- TEXT PROVIDED:
● ● ● ● ●
Angela Walde poses for a portrait inside her home in Albuquerque, New Mexico. (Adria Malcolm, special to ProPublica)
In addition to Chad, at least four others on his maintenance crew had been diagnosed with cancer in the past five years.
Before his death, Chad filed a claim for federal benefits, joining more than 1,400 people who said they became sick from radiation exposure for work done within the last 20 years at the lab, according to data obtained by the Santa Fe New Mexican under the Freedom of Information Act. An additional 335 dead workers also had claims filed on their behalf.
Angela would later discover that Chad’s personnel file contained little mention of the radiation exposures and no record of the safety scares her husband had told her about over the years.
Now, in the church, she listened to the country music playing softly and to the minister in prayer. After his treatments, Chad would laugh and tell his friends, “I get more radiation sitting in my office at Los Alamos.” Even when he was suffering and in pain, he would smile and say he was living the dream.
● ● ● ● ●
Stored entries:
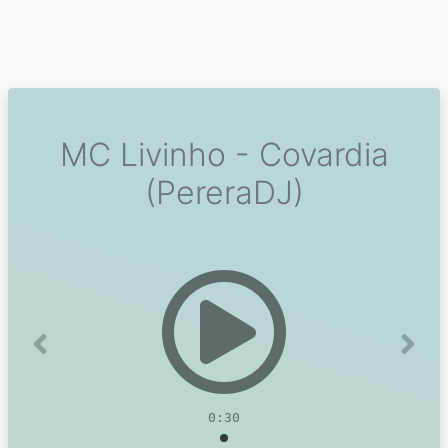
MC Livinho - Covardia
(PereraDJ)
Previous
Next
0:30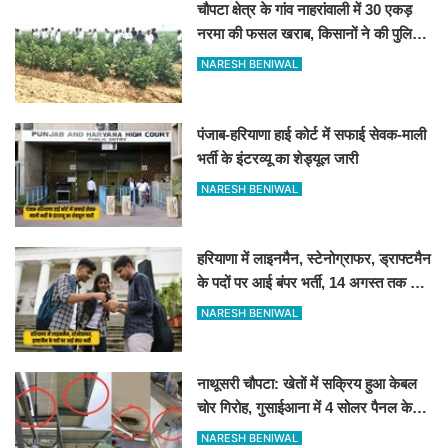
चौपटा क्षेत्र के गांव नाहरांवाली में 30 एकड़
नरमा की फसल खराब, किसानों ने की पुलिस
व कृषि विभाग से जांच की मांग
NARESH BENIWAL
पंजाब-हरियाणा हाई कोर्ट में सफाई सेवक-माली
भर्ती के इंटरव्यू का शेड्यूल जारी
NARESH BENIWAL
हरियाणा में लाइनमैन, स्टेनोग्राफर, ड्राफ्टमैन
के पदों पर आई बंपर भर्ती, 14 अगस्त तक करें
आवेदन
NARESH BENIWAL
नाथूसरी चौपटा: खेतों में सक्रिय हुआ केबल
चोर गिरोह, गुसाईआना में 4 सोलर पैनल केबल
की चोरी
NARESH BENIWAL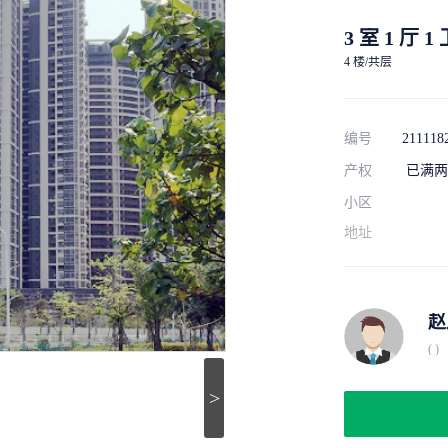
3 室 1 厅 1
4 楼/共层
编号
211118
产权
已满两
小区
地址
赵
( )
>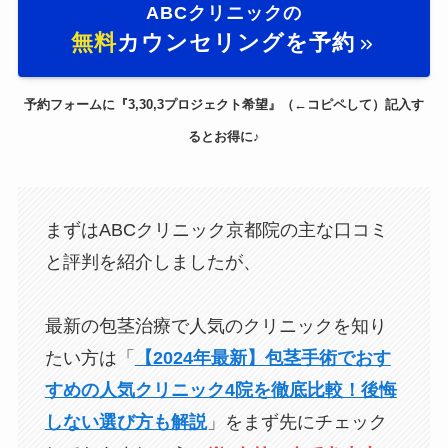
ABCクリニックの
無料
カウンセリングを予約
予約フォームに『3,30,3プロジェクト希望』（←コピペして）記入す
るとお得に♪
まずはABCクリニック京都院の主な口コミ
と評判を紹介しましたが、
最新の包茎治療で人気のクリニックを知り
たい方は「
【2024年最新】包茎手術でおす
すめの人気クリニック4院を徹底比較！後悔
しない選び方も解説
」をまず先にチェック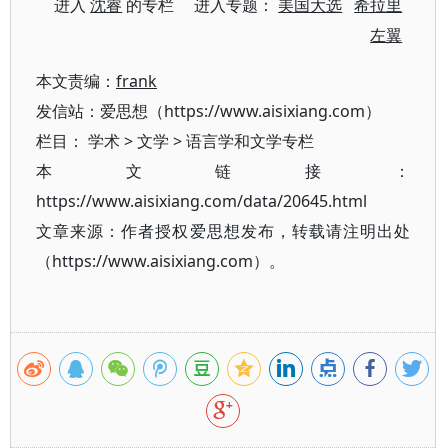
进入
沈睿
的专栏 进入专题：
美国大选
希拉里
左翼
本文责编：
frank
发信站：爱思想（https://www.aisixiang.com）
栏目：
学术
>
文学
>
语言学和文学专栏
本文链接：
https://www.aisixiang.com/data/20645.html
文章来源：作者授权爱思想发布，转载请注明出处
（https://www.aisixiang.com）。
● ● ● ● ●
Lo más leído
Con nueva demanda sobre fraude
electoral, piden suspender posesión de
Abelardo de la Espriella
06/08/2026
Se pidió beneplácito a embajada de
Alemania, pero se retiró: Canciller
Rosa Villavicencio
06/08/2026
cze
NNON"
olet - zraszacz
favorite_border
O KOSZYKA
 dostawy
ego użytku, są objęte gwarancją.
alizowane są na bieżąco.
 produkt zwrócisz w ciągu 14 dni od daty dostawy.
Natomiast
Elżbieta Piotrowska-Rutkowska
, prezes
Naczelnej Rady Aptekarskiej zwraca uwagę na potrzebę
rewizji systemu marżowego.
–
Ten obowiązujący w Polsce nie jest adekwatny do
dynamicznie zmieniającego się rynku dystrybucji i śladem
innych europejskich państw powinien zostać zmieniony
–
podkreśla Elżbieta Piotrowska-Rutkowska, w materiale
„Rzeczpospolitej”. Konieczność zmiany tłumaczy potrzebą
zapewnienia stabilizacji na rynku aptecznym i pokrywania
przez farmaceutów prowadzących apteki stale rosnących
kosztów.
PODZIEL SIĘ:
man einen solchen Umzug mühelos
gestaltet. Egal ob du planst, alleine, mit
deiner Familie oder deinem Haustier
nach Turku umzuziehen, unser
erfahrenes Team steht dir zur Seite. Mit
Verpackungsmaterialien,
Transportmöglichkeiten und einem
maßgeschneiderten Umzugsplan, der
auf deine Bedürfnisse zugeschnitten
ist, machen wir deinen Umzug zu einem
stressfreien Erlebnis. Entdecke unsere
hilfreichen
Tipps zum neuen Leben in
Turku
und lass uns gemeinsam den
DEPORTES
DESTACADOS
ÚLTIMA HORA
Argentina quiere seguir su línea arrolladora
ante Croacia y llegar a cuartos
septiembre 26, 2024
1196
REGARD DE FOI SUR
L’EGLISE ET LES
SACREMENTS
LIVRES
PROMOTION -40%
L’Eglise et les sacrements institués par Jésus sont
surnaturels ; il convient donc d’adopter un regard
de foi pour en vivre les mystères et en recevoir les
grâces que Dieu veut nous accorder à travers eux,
● ● ● ● ●
- WHAT IS NEEDED:
Please continue the account of Chad's illness and the Los Alamos radiation claims from its last sentence. The stored lines are not needed for this.

- EXERCISE RESPONSE:
Looking at his closed coffin, Angela wished she could go back 18 years and tell him to find a different job, far from laboratories and nuclear weapons.b
A New Career, and the Risk of Radiation
ON HIS FIRST DAY OF WORK AT LOS ALAMOS, Chad Walde got dressed in the dark. It was the fall of 1999 and a week before his 27th birthday. The drive from Albuquerque to Los Alamos took nearly two hours, and as he got on the highway in a small, white Ford Escort, just after 5 a.m., the hulking peaks of the Sandia Mountains would have been cast in silhouette.
The town of Los Alamos was just beginning to stir around the time he arrived. Log cabins preserved from the government’s military takeover during World War II mingled with modern buildings. The roads had been named after famous scientists and atomic testing grounds. Trinity Drive. Bikini Atoll Road. Oppenheimer Drive. Gamma Ray. When he reached the white laboratory gates, lines of cars had already begun to form, each stopping at booths to present armed guards with ID.
Inside, Chad was issued a special Z number, unique to each employee at Los Alamos, which would become a proxy for his identity there. In the days to come, he underwent several medical exams and was asked to detail any prior exposure to 81 hazardous radionuclides, explosives, chemicals, gases or lab animals. He circled no to each. He wasn’t perfect: He smoked, drank intermittently and, for a man over 6 feet tall, was overweight. A doctor found no abnormalities on his head, eyes, heart, lungs, thyroid, limbs or spine. His bloodwork came back normal.
Chad was still adjusting to life as a civilian. He had left the Navy four months earlier and moved his family back to Albuquerque, where he’d been working odd jobs as an electrician. After four years on the USS Lake Champlain, sailing to ports in the Middle East and Asia, Chad still missed the sea, the way the sun turned red as it set in the middle of the ocean. Now, he’d be working at a hallowed place. And, making $22 per hour, he’d earn more than he ever had in his life.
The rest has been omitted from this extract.